┌─ 阅读文章

Elasticsearch 使用updateByQuery批量更新数据
对于批量更新数据,通常我们有2种做法
- 按照更新的条件,从es查询出所有待更新的记录的id,然后根据id再通过Bulk.Builder接口完成批量更新
- 直接使用updateByQuery接口完成批量更新的操作
可以看出第一种更新方法在更新前需要先查询一次es,接下来依次来看每种更新方法的详细使用:
首先创建一个索引put http://localhost:9200/user
{
"mappings":{
"_doc":{
"properties":{
"uid":{
"type":"keyword"
},
"username":{
"type":"text"
},
"age":{
"type":"integer"
},
"like":{
"type":"keyword"
}
}
}
}
}
然后插入几条测试数据,查询得到以下4条数据
http://localhost:9200/user/_search
{
"hits":{
"total":4,
"max_score":1,
"hits":[
{
"_index":"user",
"_type":"_doc",
"_id":"MV2uAXgB4vfr7WLWaK3Y",
"_score":1,
"_source":{
"uid":4,
"username":"小红",
"age":20,
"like":"篮球"
}
},
{
"_index":"user",
"_type":"_doc",
"_id":"MF2uAXgB4vfr7WLWK63s",
"_score":1,
"_source":{
"uid":3,
"username":"小明",
"age":20,
"like":"篮球"
}
},
{
"_index":"user",
"_type":"_doc",
"_id":"Ll2tAXgB4vfr7WLWcq1P",
"_score":1,
"_source":{
"uid":1,
"username":"张三",
"age":18,
"like":"乒乓球"
}
},
{
"_index":"user",
"_type":"_doc",
"_id":"L12tAXgB4vfr7WLW162C",
"_score":1,
"_source":{
"uid":2,
"username":"李四",
"age":19,
"like":"羽毛球"
}
}
]
}
}
测试数据准备好后,我们的需求是把"age=20"的记录, “like"修改成"网球”

└─
┌─ 所示材料

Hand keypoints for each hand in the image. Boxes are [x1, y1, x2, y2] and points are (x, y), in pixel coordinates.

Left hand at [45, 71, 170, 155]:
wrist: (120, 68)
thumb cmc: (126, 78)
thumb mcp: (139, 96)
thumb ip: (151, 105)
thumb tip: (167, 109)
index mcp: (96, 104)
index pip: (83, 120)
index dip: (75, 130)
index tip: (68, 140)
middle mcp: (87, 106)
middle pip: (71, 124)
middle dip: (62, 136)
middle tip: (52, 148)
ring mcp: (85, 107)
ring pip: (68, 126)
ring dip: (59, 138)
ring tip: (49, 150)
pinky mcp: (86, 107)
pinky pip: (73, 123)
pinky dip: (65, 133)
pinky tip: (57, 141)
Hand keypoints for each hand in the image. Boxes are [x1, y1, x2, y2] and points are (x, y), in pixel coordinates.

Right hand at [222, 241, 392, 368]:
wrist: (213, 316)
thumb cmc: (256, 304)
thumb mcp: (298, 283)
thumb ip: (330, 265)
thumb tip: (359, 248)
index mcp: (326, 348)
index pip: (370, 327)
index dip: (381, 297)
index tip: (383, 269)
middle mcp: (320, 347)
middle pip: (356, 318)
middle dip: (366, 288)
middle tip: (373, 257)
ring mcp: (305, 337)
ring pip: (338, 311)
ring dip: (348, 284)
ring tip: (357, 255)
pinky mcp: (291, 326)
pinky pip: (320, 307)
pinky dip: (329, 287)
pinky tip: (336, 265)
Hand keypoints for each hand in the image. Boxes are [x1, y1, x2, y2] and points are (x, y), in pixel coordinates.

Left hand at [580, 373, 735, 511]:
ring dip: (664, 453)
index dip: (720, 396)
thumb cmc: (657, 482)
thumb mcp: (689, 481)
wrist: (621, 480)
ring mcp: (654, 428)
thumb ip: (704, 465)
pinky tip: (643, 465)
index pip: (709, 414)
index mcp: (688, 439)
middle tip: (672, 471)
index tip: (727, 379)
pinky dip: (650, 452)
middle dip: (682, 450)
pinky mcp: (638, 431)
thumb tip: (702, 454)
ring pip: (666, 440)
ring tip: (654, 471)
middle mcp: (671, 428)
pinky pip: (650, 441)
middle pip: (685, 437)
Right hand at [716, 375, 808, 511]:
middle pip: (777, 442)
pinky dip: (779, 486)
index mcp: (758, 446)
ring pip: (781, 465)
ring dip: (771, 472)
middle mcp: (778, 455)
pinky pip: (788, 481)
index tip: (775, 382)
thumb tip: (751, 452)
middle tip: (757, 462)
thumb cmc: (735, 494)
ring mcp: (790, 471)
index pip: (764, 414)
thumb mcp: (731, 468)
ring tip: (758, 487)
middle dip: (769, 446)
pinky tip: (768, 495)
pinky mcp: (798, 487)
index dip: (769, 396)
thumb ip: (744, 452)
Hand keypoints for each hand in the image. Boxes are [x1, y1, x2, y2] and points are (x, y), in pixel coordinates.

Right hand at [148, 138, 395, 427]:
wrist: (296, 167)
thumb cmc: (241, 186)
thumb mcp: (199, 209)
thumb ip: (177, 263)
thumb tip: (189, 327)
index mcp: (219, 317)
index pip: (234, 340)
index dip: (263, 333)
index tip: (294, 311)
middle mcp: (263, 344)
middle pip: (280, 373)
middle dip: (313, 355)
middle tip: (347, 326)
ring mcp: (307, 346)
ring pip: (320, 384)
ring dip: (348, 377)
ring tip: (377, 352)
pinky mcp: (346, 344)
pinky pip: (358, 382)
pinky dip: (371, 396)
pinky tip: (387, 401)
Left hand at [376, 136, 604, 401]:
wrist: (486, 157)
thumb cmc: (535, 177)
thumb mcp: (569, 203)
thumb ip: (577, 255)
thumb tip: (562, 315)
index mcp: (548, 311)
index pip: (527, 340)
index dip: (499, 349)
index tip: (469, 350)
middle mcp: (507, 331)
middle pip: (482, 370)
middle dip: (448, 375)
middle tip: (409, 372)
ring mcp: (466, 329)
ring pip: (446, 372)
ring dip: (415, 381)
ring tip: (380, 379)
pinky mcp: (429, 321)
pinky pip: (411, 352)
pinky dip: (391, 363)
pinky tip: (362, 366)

└─

*任务简述*.
请把阅读文章中以“对于批量更新数据”开头的那一段（连同紧随其后的两条列表项）改写得更简短，并保留两种做法的要点。

*练习作答*.
批量更新数据通常有两种做法：一是先按更新条件从 es 查出所有待更新记录的 id，再通过 Bulk.Builder 接口按 id 批量更新；二是直接用 updateByQuery 接口完成批量更新。